[[ TASK DATA open ]]
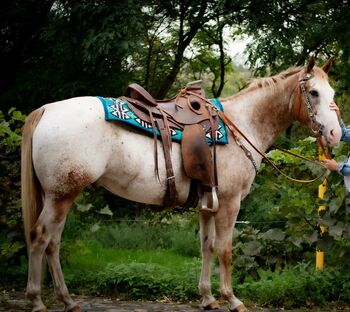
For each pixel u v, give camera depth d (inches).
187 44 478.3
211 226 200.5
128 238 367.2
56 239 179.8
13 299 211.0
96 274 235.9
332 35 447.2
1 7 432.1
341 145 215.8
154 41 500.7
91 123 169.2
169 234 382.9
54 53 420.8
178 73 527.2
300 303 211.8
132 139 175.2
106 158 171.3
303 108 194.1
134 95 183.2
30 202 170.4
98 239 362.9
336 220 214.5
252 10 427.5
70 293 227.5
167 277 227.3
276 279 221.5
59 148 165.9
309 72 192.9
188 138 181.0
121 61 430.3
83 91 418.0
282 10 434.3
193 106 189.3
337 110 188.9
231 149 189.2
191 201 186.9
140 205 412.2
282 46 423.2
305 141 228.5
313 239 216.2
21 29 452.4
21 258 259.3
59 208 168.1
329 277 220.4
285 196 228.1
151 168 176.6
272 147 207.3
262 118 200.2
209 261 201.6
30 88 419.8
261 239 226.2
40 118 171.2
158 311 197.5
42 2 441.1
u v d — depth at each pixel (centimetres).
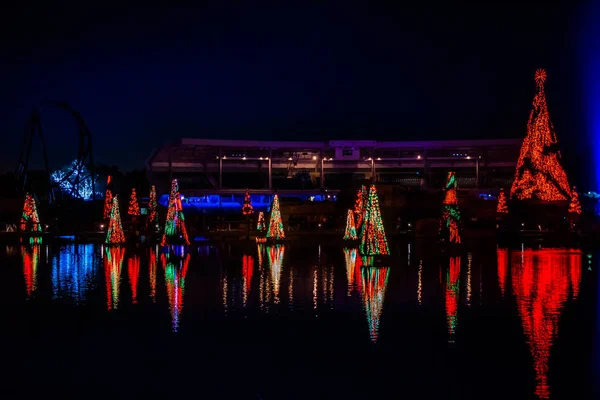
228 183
[[ TASK DATA closed ]]
[[ TASK DATA open ]]
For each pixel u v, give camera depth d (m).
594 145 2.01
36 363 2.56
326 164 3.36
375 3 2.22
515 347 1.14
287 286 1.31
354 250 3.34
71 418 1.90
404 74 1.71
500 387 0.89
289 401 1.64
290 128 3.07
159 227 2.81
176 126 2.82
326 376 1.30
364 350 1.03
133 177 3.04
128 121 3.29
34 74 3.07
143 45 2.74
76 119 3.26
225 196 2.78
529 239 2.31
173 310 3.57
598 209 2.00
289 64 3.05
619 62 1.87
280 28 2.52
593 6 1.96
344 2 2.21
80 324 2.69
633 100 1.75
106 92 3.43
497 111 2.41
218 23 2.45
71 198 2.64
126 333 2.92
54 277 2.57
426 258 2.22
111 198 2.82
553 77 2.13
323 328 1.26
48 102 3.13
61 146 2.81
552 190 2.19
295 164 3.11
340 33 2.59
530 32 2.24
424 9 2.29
[[ TASK DATA closed ]]
[[ TASK DATA open ]]
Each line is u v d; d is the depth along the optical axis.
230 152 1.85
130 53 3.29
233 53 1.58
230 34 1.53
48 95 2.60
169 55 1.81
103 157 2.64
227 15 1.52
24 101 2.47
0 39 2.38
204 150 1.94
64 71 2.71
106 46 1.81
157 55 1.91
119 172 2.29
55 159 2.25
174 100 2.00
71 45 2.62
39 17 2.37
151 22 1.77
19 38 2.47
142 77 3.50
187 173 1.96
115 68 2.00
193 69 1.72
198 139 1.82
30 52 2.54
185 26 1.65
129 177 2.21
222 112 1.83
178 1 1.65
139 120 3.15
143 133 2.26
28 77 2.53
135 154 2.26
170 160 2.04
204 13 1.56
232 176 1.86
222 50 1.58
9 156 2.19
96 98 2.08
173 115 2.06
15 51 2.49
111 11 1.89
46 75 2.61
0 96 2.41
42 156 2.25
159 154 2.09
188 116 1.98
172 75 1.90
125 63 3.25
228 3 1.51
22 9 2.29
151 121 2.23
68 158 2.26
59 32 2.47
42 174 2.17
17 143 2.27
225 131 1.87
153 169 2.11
[[ TASK DATA closed ]]
**TASK INSTRUCTIONS:** Above are the records; from them, give again exactly the lines from the one containing "For each pixel u v, give camera depth d (inches)." to the one containing "309 72 192.9", both lines included, and nothing more.

**RESPONSE AREA:**
For each pixel u v, give camera depth d (inches).
187 44 478.3
211 226 200.5
128 238 367.2
56 239 179.8
13 299 211.0
96 274 235.9
332 35 447.2
1 7 432.1
341 145 215.8
154 41 500.7
91 123 169.2
169 234 382.9
54 53 420.8
178 73 527.2
300 303 211.8
132 139 175.2
106 158 171.3
303 108 194.1
134 95 183.2
30 202 170.4
98 239 362.9
336 220 214.5
252 10 427.5
70 293 227.5
167 277 227.3
276 279 221.5
59 148 165.9
309 72 192.9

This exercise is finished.